Leaders of all 35 countries of the Americas – except Cuba B meet in Miami at President Clinton’s invitation to set future agenda of the Americas.
SIRG (Summit Implementation Review Group)
Implementation of the action plan on the 23 non-trade initiatives identified at the Miami Summit in 1994 rests in the hands of the OAS (Organization of Americas States), the IDB (Inter-American Development Bank) and ECLAC (Economic Commission for Latin American Countries), a UN body. Compliance is mainly through whatever moral pressure is generated during the periodic country reports to the Summit Implementation Review Group, SIRG.
“We are convinced that the Americas do not need free trade. They need fair trade, regulated investment and a conscious consumer strategy.” Final Declaration, May 1997
More than 700 labour, environment, social movement and NGO activists debate their vision of the Americas alongside an FTAA Trade Ministerial.
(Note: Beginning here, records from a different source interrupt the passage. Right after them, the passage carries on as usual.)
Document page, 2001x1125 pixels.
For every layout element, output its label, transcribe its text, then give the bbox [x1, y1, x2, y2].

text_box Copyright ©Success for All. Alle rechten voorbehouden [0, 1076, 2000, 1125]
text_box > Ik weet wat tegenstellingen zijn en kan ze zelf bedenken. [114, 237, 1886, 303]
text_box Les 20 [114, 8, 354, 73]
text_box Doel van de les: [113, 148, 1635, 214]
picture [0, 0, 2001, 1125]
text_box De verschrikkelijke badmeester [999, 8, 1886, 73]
At the parallel event, “Our Americas” which was organized by the Brazilian labour centrals and the Interamerican Regional Workers Organization, those present commit to building a “Hemispheric Social Alliance”.
Two thousand representatives of civil society gather in Santiago alongside the II Summit of the Americas to further shape the “Hemispheric Social Alliance.” Broad questions of globalization, jobs, social exclusion, democracy and sustainability are debated within 11 sectoral forums. These include such sectors as women, labour, environment, indigenous people and parliamentarians. Commitment reaffirmed to building a common, alternative citizens’ agenda for the Americas.
An Americas Civil Society Forum – Our Americas: Creating a Peoples’ Vision of the Hemisphere will be organized alongside the FTAA Trade Ministerial in Toronto in November 1999. North-south teams draft policy recommendations , the first on Investment, Finance and Debt and the second on Social Exclusion, Jobs and Poverty, to be circulated throughout the hemisphere for comments, additions and sign on. These will be finalized at the Toronto Forum and presented to the FTAA Trade Ministers.